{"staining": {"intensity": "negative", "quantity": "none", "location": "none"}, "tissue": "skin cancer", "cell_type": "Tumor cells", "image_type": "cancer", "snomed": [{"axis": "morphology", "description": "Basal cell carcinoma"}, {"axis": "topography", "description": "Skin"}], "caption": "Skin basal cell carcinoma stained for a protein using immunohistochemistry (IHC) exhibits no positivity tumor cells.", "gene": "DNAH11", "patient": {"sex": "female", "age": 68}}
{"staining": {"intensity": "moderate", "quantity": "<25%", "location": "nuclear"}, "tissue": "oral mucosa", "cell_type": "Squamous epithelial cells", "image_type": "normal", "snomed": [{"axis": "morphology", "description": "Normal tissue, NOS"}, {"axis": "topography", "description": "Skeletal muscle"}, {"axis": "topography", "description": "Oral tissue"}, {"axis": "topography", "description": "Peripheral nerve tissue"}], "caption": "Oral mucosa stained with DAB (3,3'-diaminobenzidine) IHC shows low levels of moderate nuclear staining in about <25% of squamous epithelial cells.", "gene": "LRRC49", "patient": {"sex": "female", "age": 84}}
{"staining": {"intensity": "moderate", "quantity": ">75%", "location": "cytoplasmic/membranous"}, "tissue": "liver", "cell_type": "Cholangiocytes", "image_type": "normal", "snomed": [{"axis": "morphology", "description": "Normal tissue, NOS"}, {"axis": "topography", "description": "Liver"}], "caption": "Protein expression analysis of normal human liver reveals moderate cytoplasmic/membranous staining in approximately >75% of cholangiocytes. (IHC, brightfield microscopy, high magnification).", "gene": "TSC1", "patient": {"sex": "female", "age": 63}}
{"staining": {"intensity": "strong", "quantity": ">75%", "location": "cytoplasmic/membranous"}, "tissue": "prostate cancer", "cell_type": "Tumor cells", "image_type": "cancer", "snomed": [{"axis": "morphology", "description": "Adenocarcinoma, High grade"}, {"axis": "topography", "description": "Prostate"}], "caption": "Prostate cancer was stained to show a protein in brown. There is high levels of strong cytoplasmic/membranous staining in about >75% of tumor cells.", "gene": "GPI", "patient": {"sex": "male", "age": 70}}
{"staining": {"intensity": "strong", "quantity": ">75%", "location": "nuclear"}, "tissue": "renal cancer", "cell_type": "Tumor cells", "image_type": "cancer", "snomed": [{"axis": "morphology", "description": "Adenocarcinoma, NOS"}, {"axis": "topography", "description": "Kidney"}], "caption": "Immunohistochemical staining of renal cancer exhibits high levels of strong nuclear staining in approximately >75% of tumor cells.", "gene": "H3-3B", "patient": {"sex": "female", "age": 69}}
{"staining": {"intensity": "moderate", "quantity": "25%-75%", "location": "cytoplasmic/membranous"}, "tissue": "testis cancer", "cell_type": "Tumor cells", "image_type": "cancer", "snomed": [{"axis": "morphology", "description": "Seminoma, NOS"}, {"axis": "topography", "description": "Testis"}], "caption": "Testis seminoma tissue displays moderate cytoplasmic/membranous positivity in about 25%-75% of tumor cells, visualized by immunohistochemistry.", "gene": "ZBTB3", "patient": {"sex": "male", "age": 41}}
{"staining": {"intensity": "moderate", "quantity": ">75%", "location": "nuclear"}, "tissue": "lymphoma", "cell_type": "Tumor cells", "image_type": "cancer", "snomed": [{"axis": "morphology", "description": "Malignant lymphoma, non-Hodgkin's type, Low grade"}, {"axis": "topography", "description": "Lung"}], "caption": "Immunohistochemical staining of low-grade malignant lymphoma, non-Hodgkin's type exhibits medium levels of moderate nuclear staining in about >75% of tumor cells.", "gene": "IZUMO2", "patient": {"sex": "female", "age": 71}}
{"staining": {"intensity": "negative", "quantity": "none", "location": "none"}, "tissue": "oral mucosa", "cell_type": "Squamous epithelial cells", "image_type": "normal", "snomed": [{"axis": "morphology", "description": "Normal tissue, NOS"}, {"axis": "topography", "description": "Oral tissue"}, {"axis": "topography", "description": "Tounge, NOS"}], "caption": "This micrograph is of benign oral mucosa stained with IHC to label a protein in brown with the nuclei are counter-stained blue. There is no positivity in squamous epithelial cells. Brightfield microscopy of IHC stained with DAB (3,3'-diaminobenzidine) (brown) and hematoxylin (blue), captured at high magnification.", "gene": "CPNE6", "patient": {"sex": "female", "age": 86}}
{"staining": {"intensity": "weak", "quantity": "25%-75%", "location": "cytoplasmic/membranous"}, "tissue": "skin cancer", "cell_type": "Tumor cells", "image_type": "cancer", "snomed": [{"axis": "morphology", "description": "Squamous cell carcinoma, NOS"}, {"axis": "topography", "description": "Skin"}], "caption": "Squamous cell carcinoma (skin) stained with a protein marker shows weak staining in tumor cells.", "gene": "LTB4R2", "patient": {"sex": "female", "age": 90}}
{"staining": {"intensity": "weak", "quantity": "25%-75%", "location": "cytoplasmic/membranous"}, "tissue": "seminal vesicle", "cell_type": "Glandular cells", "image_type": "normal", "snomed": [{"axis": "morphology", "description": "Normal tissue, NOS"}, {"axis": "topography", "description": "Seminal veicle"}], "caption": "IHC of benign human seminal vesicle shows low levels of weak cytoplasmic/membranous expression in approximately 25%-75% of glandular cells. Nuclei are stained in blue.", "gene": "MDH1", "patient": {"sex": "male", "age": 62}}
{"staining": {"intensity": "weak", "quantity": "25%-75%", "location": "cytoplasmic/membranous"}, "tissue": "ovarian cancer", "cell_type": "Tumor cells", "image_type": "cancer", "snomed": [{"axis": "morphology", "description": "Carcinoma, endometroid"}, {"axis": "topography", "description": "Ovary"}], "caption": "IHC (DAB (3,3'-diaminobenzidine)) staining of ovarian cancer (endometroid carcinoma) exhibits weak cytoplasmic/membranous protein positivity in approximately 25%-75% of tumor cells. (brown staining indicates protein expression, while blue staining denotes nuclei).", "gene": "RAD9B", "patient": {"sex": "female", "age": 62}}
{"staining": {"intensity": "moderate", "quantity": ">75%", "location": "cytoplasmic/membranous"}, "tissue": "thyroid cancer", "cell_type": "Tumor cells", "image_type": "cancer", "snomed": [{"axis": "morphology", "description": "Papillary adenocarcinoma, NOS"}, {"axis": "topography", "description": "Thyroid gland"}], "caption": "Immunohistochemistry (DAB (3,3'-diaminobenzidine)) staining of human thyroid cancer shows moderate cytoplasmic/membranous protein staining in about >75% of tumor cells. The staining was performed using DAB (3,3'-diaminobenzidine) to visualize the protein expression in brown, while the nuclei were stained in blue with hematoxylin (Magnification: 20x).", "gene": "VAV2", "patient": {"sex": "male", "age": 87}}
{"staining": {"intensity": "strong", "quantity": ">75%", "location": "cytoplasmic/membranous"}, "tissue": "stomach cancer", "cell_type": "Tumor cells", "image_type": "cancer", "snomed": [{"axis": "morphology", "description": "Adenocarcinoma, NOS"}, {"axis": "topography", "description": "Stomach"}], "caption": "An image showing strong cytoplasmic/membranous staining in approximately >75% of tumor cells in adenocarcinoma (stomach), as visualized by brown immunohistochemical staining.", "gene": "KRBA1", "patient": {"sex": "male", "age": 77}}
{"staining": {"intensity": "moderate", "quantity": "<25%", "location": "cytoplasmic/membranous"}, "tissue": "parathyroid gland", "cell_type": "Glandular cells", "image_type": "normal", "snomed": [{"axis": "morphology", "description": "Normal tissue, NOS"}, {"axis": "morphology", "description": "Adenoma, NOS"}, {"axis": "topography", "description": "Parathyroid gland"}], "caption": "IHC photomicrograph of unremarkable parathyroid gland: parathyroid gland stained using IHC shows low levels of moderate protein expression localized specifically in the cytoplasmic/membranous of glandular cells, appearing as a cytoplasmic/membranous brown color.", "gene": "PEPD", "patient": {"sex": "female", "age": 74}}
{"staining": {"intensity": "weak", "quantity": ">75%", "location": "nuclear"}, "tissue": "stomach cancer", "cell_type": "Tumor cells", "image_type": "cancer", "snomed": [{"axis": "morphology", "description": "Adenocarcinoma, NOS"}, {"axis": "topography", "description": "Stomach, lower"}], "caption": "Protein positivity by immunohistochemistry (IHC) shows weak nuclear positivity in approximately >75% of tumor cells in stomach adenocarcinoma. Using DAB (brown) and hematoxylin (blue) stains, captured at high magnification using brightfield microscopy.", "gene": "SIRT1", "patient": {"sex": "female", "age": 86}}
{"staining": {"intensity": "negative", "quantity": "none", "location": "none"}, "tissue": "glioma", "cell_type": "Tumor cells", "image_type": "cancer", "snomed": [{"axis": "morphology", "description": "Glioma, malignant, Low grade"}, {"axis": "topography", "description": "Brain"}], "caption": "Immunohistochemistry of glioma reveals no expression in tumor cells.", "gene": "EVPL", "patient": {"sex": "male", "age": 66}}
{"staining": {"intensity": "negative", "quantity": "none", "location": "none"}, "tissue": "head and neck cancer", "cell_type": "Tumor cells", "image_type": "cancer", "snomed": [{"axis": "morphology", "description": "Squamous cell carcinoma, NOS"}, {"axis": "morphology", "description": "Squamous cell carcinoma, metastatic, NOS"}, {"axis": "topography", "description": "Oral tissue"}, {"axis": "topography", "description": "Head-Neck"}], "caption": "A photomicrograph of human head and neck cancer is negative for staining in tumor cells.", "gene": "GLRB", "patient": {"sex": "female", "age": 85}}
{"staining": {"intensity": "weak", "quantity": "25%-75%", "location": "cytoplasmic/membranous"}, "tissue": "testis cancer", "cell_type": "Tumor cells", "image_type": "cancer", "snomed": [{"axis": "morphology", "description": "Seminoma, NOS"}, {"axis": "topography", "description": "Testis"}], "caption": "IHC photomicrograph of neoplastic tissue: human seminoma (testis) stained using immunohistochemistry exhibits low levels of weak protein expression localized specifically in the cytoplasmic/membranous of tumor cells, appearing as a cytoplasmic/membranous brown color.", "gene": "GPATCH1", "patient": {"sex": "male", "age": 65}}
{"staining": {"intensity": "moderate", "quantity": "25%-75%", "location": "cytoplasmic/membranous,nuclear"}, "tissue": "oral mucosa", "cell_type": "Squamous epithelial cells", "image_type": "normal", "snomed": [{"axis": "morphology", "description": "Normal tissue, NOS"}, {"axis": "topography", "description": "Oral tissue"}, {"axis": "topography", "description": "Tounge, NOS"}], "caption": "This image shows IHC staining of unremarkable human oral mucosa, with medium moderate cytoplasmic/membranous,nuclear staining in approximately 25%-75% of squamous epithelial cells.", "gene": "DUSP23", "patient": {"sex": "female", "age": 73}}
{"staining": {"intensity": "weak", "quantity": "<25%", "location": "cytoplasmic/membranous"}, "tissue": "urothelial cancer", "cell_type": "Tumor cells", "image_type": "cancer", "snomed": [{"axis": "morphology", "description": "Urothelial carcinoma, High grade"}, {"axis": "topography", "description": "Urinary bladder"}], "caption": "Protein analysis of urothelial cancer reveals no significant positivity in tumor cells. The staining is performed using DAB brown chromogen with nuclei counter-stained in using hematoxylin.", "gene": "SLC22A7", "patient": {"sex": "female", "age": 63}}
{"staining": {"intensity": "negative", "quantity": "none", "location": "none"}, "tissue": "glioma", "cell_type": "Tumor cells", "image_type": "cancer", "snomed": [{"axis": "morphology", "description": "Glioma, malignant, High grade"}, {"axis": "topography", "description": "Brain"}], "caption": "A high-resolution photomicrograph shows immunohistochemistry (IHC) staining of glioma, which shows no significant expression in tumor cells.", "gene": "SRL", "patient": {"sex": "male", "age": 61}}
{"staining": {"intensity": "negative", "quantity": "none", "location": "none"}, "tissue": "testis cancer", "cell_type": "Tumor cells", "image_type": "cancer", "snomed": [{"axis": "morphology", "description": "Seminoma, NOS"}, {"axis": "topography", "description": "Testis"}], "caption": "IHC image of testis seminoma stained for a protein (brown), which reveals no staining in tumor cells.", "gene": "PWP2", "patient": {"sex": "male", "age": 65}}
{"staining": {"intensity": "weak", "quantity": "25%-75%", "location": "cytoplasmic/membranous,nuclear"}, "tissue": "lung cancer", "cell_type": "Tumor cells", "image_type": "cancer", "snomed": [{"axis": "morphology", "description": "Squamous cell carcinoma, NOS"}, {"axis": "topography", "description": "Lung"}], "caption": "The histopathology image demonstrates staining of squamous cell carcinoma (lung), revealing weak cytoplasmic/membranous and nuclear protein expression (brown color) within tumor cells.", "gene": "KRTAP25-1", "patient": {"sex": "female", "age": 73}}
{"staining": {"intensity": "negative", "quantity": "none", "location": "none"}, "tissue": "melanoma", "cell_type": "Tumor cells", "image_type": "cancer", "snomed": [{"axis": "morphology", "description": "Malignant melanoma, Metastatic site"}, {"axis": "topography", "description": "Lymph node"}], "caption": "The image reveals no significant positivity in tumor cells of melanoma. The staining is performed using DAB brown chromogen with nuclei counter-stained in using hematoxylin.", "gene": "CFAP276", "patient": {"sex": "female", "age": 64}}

........

__To do__
In the listing above, start at the line with "high-resolution photomicrograph shows", go on through the line with "image of testis", and copy each of those lines exactly; leave out all the rest.

__Answer to this exercise__
{"staining": {"intensity": "negative", "quantity": "none", "location": "none"}, "tissue": "glioma", "cell_type": "Tumor cells", "image_type": "cancer", "snomed": [{"axis": "morphology", "description": "Glioma, malignant, High grade"}, {"axis": "topography", "description": "Brain"}], "caption": "A high-resolution photomicrograph shows immunohistochemistry (IHC) staining of glioma, which shows no significant expression in tumor cells.", "gene": "SRL", "patient": {"sex": "male", "age": 61}}
{"staining": {"intensity": "negative", "quantity": "none", "location": "none"}, "tissue": "testis cancer", "cell_type": "Tumor cells", "image_type": "cancer", "snomed": [{"axis": "morphology", "description": "Seminoma, NOS"}, {"axis": "topography", "description": "Testis"}], "caption": "IHC image of testis seminoma stained for a protein (brown), which reveals no staining in tumor cells.", "gene": "PWP2", "patient": {"sex": "male", "age": 65}}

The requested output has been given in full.